Assuming that the overdamped RAMD dynamics of a particle in a harmonic well follows Eq. (11), the Fourier transform of the position-position time-correlation function is,

$${\tilde{C}}_{rr}(\omega )=\frac{1}{{\omega }^2+{\left(1/{\tau }_{\text{harm}}\right)}^2}\left(\frac{D}{k_{\text{B}}T}\frac{1}{\gamma }{\tilde{C}}_{FF}(\omega )+{\tilde{C}}_{ff}(\omega )\right)$$ (32)

where ${\tilde{C}}_{ff}(\omega )=2dD$, and ${\tilde{C}}_{\text{RAMD}}(\omega )=2F_{\text{RAMD}}^2\tau /\left(1+(\omega \tau {)}^2\right)$. The Fourier transform ${\tilde{C}}_{rr}(\omega )$ can be simplified as

$${\tilde{C}}_{rr}\left(\omega \right)=\frac{2F_{\text{RAMD}}^2}{\gamma \tau }\left(\frac{D}{k_{\text{B}}T}\right)\frac{1}{{\left(1/{\tau }_{\text{harm}}\right)}^2-{(1/\tau )}^2}\left(\frac{1}{{\omega }^2+{(1/\tau )}^2}\right)+\left(2dD-\frac{2F_{\text{RAMD}}^2}{\gamma \tau }\left(\frac{D}{k_{\text{B}}T}\right)\frac{1}{\left(1/{\tau }_{\text{harm}}\right)-{(1/\tau )}^2}\right)\left(\frac{1}{{\omega }^2+{\left(1/{\tau }_{\text{harm}}\right)}^2}\right)$$ (33)

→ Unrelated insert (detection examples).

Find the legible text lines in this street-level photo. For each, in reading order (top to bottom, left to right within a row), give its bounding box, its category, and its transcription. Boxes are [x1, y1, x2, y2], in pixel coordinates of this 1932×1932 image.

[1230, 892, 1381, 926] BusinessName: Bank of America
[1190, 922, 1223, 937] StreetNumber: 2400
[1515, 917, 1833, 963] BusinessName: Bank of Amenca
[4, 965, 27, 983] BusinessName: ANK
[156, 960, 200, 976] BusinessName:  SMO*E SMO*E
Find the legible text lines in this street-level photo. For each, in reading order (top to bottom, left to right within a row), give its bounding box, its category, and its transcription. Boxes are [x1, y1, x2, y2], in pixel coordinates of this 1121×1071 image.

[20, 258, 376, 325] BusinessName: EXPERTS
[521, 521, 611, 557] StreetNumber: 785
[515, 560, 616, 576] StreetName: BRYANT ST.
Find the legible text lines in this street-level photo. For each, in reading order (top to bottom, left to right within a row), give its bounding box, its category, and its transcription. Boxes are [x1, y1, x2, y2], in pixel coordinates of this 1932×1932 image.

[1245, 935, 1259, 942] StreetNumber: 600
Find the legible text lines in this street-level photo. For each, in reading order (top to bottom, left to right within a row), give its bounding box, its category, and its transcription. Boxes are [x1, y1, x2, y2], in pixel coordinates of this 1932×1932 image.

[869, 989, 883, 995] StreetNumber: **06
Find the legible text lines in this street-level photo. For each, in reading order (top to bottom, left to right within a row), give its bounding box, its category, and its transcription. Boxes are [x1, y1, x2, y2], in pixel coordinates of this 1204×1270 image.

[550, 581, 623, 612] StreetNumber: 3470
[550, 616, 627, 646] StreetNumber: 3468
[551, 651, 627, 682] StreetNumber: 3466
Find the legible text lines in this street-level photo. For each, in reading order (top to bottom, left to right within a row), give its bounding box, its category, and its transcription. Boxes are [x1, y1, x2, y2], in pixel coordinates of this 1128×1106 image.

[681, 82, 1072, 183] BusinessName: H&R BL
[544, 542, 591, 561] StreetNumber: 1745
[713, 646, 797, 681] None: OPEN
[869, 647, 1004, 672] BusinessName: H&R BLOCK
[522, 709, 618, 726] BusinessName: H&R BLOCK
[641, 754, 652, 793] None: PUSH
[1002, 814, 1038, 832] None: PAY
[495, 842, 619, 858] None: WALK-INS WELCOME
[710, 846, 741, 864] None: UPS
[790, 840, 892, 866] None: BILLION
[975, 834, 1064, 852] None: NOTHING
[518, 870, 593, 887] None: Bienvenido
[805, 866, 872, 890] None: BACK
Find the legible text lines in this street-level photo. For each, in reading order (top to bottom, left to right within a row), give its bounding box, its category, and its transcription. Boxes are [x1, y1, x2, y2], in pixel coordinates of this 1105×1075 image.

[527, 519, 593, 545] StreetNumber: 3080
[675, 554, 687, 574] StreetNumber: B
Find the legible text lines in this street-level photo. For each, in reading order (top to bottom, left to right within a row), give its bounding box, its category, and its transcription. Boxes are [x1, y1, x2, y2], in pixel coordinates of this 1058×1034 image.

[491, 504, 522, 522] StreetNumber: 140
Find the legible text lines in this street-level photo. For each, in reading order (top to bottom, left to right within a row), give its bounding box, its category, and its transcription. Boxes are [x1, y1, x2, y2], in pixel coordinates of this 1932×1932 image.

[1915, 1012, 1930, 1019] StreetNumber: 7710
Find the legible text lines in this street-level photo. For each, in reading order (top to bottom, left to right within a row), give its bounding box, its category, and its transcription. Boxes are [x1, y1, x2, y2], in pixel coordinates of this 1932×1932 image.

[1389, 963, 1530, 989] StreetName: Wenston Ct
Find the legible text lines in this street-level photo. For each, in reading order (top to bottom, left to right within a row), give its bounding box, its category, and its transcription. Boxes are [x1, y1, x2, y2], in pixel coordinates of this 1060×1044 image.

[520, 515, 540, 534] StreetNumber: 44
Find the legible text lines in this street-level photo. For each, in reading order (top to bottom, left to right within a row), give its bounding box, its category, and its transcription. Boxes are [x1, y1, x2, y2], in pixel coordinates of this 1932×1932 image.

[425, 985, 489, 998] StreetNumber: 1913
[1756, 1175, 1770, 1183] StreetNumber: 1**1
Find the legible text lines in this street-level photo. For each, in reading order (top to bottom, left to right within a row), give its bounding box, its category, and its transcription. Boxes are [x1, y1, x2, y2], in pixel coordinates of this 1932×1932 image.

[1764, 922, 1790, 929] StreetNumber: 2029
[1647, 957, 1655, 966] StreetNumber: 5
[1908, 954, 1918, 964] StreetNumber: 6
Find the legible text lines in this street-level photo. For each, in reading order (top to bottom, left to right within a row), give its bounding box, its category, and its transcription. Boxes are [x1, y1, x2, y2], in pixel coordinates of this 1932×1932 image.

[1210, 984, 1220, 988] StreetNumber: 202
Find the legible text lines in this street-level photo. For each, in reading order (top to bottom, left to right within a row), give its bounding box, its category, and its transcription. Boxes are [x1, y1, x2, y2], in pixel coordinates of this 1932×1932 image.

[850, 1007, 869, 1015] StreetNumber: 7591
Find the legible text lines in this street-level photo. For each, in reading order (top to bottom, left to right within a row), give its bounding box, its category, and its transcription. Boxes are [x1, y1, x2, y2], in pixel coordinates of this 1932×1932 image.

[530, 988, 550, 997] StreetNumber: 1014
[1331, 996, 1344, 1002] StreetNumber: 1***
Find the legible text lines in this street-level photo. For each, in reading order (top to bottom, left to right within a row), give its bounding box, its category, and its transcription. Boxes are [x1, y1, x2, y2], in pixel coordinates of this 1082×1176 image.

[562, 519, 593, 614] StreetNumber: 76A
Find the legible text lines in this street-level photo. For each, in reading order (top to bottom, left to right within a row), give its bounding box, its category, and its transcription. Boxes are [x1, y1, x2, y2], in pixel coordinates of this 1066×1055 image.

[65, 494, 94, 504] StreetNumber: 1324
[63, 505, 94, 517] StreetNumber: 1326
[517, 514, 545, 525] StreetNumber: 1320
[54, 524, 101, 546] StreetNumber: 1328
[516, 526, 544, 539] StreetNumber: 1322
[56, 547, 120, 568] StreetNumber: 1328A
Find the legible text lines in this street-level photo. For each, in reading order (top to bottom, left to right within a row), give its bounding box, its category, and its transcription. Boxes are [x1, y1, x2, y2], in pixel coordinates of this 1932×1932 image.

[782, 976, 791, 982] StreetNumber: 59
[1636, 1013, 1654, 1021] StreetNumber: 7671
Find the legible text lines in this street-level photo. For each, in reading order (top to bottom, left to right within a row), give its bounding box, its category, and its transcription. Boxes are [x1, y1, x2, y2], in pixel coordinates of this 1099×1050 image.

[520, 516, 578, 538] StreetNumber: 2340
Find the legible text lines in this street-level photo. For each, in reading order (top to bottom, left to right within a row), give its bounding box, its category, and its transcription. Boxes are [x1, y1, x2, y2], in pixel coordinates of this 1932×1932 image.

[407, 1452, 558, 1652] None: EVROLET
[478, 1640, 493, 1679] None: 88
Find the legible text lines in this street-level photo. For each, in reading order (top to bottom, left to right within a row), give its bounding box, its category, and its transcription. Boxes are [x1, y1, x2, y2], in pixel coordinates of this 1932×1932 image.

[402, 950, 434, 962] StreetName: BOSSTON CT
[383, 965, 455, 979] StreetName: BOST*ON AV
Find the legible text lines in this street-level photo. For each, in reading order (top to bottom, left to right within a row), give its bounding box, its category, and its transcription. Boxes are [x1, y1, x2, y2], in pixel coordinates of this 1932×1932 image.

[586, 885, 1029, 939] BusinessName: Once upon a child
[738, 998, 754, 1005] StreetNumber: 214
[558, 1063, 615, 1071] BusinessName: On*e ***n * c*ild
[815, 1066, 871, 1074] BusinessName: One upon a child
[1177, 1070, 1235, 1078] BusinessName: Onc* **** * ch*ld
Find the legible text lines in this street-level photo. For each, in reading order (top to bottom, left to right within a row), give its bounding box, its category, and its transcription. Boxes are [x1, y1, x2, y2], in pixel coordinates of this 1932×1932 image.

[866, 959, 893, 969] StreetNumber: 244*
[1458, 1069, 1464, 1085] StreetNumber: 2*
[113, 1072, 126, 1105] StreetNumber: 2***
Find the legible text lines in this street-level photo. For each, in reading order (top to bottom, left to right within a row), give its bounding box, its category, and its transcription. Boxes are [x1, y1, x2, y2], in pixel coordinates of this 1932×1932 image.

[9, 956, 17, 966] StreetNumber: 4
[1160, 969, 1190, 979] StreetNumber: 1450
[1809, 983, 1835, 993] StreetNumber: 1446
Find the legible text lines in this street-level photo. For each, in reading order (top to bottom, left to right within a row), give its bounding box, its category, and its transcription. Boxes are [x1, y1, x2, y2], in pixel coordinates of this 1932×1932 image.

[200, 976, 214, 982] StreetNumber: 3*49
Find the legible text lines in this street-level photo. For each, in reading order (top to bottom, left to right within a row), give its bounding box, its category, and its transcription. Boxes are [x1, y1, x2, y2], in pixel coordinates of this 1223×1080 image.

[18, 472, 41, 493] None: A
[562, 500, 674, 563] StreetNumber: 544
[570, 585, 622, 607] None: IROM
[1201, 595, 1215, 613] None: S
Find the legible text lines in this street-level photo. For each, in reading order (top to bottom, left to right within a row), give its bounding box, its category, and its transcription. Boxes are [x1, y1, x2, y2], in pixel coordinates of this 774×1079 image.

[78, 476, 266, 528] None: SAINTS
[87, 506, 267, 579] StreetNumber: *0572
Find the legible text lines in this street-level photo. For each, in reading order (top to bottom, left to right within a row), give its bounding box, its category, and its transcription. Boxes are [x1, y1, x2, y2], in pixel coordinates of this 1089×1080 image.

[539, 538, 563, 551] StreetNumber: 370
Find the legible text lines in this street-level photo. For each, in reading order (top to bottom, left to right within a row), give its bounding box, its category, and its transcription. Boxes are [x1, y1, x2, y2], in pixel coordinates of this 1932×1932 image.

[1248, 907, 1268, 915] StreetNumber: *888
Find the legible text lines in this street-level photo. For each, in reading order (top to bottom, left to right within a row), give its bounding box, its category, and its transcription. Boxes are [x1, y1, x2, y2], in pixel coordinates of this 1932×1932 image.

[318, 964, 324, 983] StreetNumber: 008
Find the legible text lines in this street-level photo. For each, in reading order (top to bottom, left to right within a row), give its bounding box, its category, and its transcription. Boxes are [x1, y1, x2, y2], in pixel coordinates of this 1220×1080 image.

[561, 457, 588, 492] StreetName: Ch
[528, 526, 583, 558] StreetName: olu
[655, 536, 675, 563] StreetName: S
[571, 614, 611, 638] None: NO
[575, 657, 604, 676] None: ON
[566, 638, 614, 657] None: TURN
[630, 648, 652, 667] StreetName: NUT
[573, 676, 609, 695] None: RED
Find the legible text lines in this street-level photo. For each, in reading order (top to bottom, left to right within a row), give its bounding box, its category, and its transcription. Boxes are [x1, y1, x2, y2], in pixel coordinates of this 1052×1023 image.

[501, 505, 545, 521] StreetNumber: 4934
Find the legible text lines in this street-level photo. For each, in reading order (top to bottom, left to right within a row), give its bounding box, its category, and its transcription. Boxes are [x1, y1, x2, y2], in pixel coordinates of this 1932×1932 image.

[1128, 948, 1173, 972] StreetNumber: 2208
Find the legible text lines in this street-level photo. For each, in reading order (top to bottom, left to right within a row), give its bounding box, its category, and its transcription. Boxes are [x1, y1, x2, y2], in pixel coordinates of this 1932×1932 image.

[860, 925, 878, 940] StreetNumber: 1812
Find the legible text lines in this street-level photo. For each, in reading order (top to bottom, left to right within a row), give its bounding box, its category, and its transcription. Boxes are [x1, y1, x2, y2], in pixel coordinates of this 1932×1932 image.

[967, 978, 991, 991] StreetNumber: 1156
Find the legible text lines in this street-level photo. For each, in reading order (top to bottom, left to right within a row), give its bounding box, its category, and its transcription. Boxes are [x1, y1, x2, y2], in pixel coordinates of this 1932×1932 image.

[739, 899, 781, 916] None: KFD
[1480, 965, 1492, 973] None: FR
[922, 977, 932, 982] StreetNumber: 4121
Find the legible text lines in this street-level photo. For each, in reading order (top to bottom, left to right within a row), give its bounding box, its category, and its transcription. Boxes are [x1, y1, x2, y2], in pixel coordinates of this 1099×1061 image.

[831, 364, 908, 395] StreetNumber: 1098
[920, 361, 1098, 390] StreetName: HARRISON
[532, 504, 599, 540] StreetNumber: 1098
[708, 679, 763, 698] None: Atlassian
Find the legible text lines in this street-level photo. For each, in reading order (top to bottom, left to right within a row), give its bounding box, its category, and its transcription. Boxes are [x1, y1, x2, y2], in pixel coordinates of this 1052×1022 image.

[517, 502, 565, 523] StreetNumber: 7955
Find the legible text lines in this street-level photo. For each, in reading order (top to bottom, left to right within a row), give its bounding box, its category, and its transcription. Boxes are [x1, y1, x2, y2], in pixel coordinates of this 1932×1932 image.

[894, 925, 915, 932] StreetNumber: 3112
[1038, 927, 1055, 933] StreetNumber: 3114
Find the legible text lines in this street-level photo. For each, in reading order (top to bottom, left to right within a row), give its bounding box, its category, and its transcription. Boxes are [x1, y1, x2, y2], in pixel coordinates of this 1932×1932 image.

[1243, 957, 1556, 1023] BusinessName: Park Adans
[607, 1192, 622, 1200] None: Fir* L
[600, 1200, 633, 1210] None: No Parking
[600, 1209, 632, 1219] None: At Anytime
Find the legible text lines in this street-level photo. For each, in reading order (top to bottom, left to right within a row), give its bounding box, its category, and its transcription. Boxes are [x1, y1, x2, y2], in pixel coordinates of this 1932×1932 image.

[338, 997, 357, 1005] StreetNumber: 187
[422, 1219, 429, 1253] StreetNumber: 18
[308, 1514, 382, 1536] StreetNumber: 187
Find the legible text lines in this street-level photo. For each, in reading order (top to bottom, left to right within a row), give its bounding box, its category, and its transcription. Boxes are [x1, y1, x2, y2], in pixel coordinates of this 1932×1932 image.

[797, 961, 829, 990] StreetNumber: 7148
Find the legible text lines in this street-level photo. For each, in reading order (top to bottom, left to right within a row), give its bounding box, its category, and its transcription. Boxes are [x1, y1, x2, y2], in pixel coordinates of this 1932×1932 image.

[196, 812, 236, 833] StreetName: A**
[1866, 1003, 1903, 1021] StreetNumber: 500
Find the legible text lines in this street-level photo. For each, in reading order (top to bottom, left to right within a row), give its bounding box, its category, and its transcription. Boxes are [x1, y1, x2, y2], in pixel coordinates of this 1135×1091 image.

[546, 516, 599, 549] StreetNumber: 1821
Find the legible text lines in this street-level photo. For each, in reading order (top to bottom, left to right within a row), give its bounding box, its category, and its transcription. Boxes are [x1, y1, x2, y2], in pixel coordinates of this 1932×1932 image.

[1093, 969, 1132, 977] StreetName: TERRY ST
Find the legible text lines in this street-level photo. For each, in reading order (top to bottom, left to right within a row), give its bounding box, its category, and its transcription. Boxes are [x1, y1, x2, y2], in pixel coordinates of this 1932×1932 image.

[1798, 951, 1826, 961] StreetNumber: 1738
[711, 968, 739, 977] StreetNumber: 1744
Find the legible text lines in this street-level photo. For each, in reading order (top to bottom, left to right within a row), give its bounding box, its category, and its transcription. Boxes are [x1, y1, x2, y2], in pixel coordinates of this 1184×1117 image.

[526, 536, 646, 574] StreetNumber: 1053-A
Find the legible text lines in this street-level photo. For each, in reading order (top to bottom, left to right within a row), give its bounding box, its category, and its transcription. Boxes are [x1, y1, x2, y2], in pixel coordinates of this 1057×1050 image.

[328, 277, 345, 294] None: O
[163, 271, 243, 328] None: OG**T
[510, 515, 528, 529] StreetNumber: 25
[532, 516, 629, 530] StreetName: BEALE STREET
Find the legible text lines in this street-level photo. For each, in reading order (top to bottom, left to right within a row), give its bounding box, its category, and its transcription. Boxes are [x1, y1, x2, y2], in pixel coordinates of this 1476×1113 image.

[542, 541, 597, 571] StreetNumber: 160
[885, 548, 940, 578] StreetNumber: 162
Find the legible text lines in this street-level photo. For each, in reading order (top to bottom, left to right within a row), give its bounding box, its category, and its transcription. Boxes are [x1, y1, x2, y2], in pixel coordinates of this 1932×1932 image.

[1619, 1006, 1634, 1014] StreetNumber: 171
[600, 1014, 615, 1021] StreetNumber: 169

The inverse Fourier of ${\tilde{C}}_{rr}(\omega )$ yields the time-correlation function,

$$C_{rr}(t)=\frac{F_{\text{RAMD}}^2{\tau }^2}{\gamma }\left(\frac{D}{k_{\text{B}}T}\right)\frac{1}{{\eta }^2-1}{e}^{-\left|t\right|/\tau }+\frac{1}{K}\left(d{k}_{\text{B}}T-\frac{F_{\text{RAMD}}^2\tau }{\gamma }\left(\frac{1}{{\eta }^2-1}\right)\right)e^{-\left|t\right|/{\tau }_{\text{harm}}}$$ (34)

where $\eta =\tau /{\tau }_{\text{harm}}$. At $t=0$, we have

$$\begin{gathered} C_{rr}\left(0\right)={〈\Delta {\mathbf{\text{r}}}^2〉}_{\text{RAMD}} \\ =\frac{d}{K}\left(\frac{F_{\text{RAMD}}^2\tau }{d\gamma }\frac{1}{\eta +1}+k_{\text{B}}T\right) \\ =\frac{d}{K}{k}_{\text{B}}{T}_{\text{eff}}\left(\eta \right) \end{gathered}$$ (35)

The effective diffusion coefficient estimated from the relaxation time ${\tau }_{rr}$ in a harmonic potential is given by Eq. (21), $D_{\text{eff}}={⟨\Delta {\mathbf{r}}^2⟩}_{\text{RAMD}}/\left({\tau }_{rr}d\right)$, with ${\tau }_{rr}$ given by,

$$\begin{gathered} {\tau }_{rr}=\frac{{\tilde{C}}_{rr}\left(0\right)/2}{{〈\Delta {\mathbf{\text{r}}}^2〉}_{\text{RAMD}}} \\ =\frac{\left(d{\tau }_{\text{harm}}^2\right)\left(\frac{D}{k_{\text{B}}T}\frac{F_{\text{RAMD}}^2\tau }{d\gamma }+D\right)}{{〈\Delta {\mathbf{\text{r}}}^2〉}_{\text{RAMD}}} \\ ={\tau }_{\text{harm}}\frac{T_{\text{eff}}\left(\eta =0\right)}{T_{\text{eff}}\left(\eta \right)} \end{gathered}$$ (36)

When $\eta$ is negligible, then ${\tau }_{rr}$ is identically equal to ${\tau }_{\text{harm}}$.